*Enunciado 1*. No trecho sobre a crise da água em São Paulo, por que o editorial da Folha de S.Paulo marca um fato histórico?

*Trecho selecionado*.
A imprensa dos escribas e fariseus
Por Luciano Martins Costa
O cidadão que rastrear, na quarta-feira (15/10), as edições dos principais
jornais de circulação nacional vai encontrar um texto interessante por sua
clareza incomum, considerando-se o personagem e a circunstância de que trata.
Diz o seguinte: “A estiagem recorde e o calor atípico talvez possam ser
atribuídos às mudanças climáticas. O grave risco de desabastecimento da Grande
São Paulo, entretanto, deve-se a outro fenômeno – a incúria das sucessivas
gestões tucanas que comandam o Estado desde 1995”.
Estamos diante de um editorial da Folha de S.Paulo, no qual se pode registrar um fato histórico: pela primeira vez, na longa e penosa crise da falta d'água, um dos grandes diários afirma, com todas as letras, que o governador é o principal responsável pelo problema.
Num texto sem meias-palavras, o editorialista afirma que o governador Geraldo Alckmin falhou em várias frentes que poderiam amenizar a crise: não protegeu mananciais, não cuidou do tratamento de esgotos e dejetos industriais, não atuou contra o desperdício e não aplicou os recursos destinados ao aumento da capacidade de “reservação”.

*Enunciado 2*. Copie as linhas da listagem desde o início dela até a linha que contém "Clock reading: 10:23", incluindo essa linha. Deixe as imagens fora da resposta.

*Dados de trabalho*.

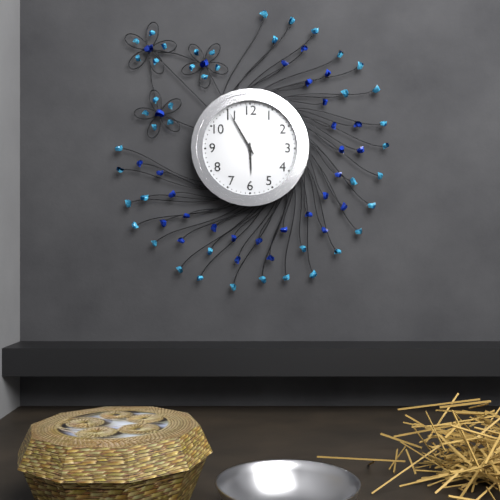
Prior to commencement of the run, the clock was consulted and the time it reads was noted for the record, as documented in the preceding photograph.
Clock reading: 5:55
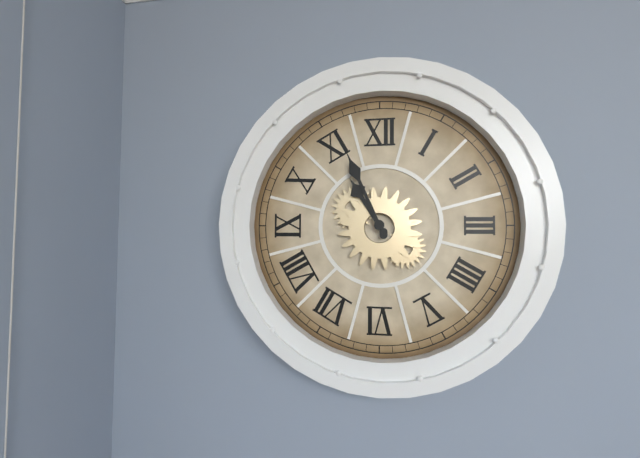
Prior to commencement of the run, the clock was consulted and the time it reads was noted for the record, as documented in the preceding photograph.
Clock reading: 10:56
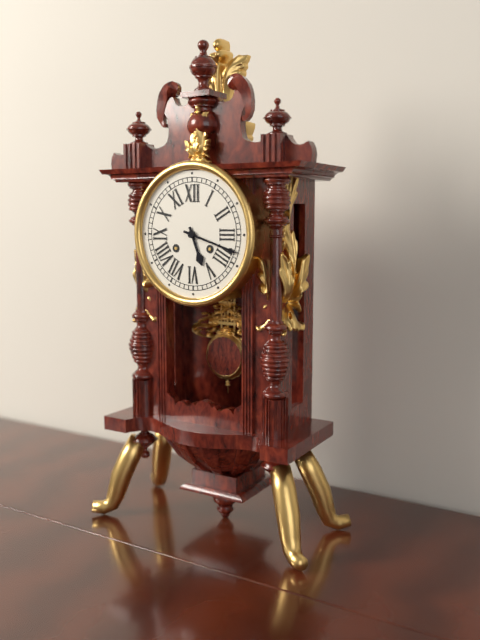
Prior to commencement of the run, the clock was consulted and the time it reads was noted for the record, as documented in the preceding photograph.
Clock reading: 5:18
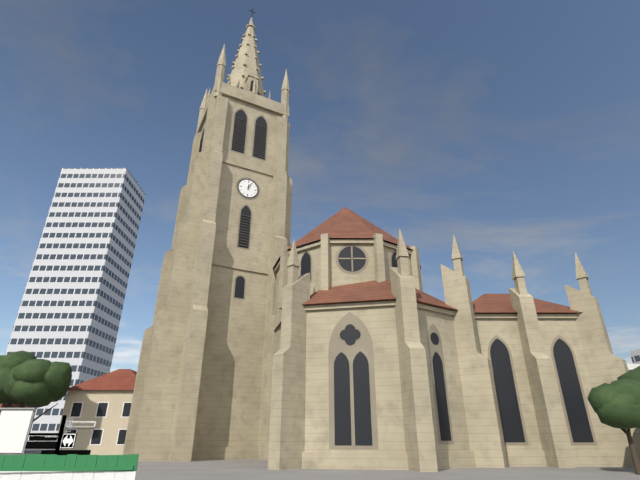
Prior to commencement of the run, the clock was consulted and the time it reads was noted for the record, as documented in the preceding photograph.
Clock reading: 12:04
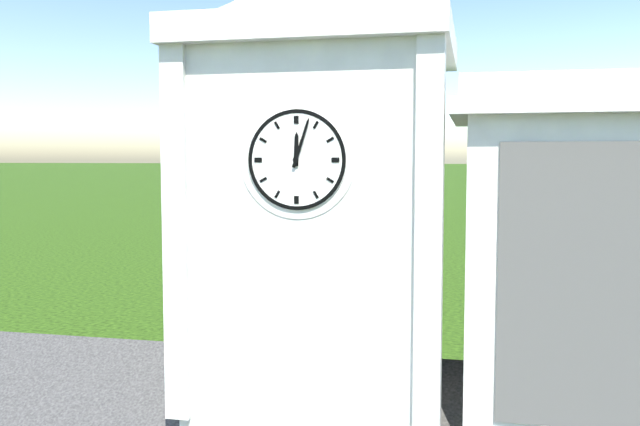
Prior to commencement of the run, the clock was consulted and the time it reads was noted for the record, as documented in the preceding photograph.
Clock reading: 12:03
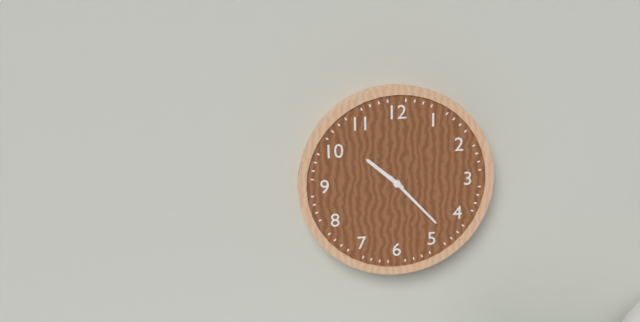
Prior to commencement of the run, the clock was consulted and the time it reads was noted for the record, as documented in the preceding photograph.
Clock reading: 10:23
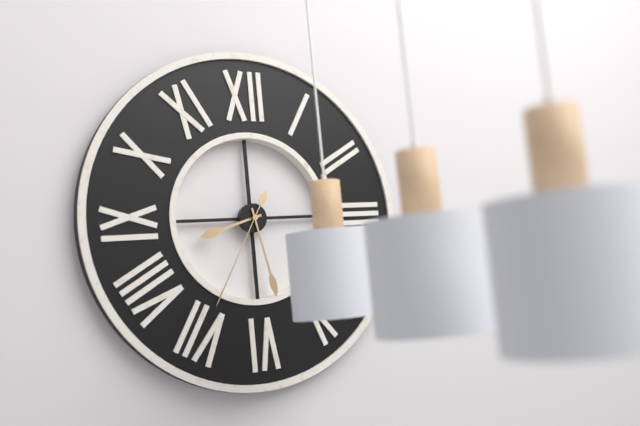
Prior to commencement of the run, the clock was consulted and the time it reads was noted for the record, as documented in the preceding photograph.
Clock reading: 8:28:35
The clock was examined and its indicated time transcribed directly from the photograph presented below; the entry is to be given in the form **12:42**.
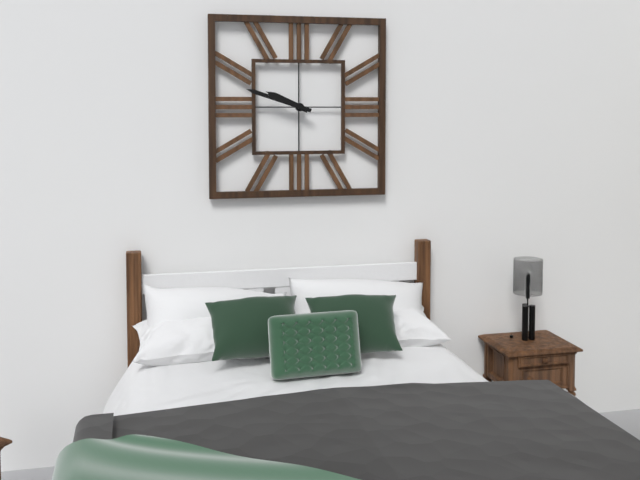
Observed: **9:48**
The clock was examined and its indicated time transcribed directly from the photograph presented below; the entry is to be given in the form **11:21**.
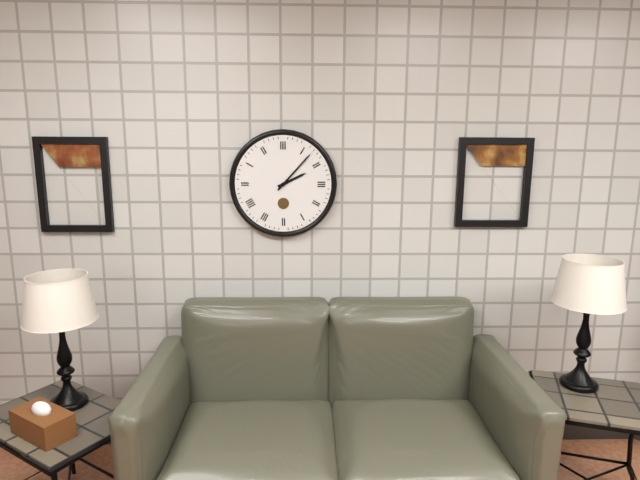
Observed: **2:07**
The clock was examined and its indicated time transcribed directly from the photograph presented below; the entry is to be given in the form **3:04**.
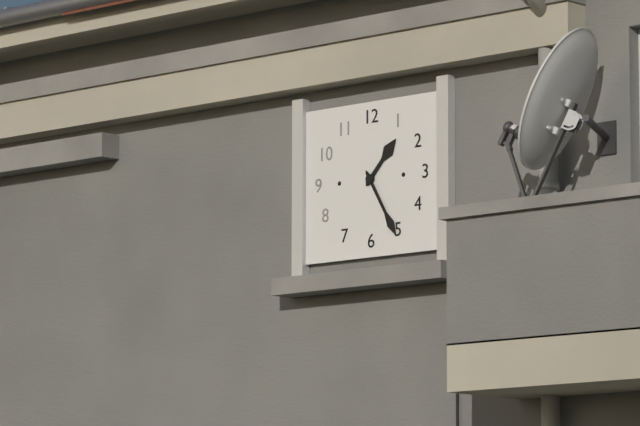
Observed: **1:25**
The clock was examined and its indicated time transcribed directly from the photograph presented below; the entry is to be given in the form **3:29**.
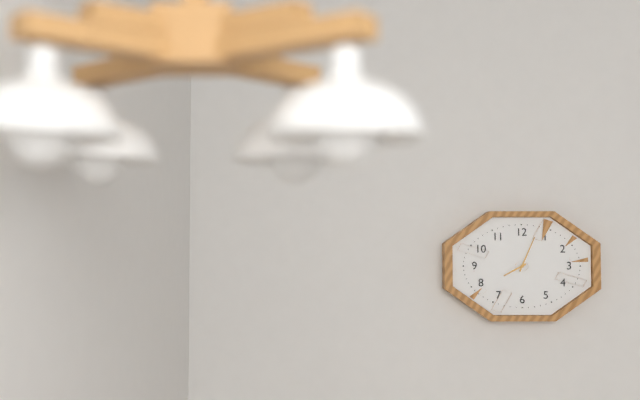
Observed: **8:04**
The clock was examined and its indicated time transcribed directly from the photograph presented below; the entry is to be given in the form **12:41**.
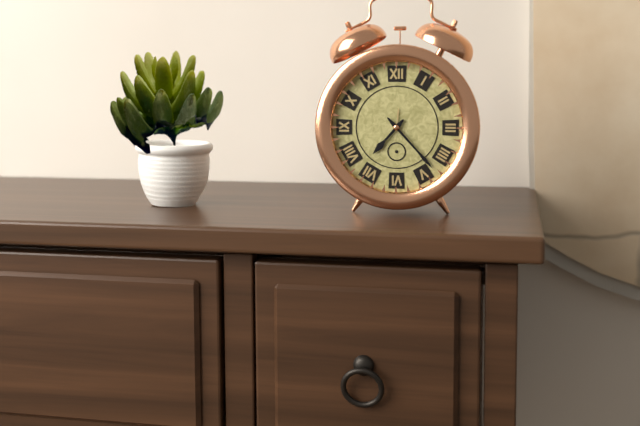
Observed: **7:23**
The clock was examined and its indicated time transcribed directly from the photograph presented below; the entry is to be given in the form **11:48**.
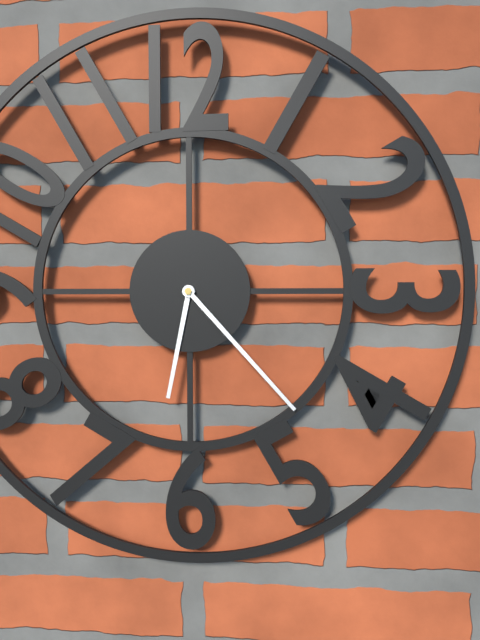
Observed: **6:23**
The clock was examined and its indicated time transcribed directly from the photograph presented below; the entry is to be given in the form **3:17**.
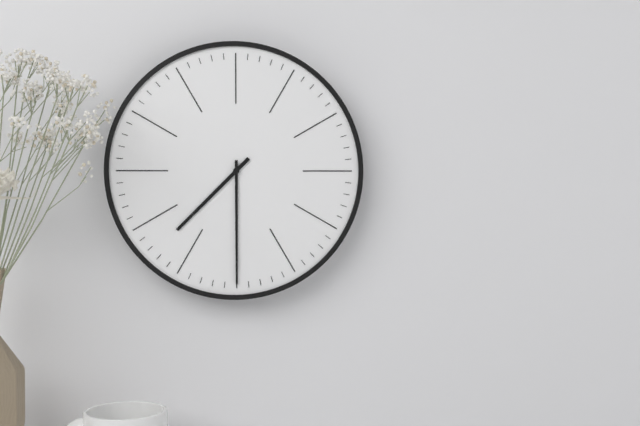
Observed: **7:30**
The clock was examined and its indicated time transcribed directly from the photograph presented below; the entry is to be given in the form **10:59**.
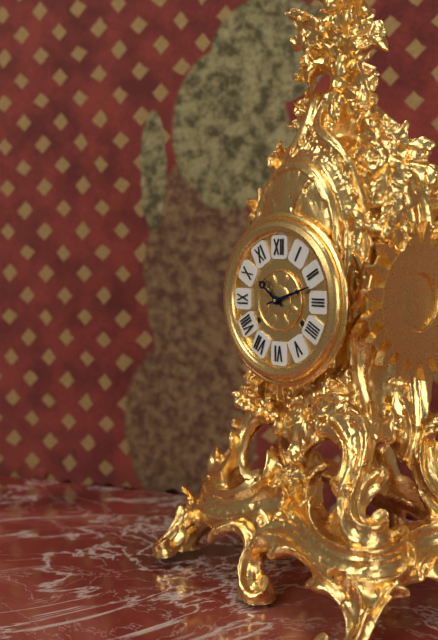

*Resultado correto 1*. Porque, pela primeira vez na longa e penosa crise da falta d'água, um dos grandes diários afirma com todas as letras que o governador é o principal responsável pelo problema.

*Resultado correto 2*.
Prior to commencement of the run, the clock was consulted and the time it reads was noted for the record, as documented in the preceding photograph.
Clock reading: 5:55
Prior to commencement of the run, the clock was consulted and the time it reads was noted for the record, as documented in the preceding photograph.
Clock reading: 10:56
Prior to commencement of the run, the clock was consulted and the time it reads was noted for the record, as documented in the preceding photograph.
Clock reading: 5:18
Prior to commencement of the run, the clock was consulted and the time it reads was noted for the record, as documented in the preceding photograph.
Clock reading: 12:04
Prior to commencement of the run, the clock was consulted and the time it reads was noted for the record, as documented in the preceding photograph.
Clock reading: 12:03
Prior to commencement of the run, the clock was consulted and the time it reads was noted for the record, as documented in the preceding photograph.
Clock reading: 10:23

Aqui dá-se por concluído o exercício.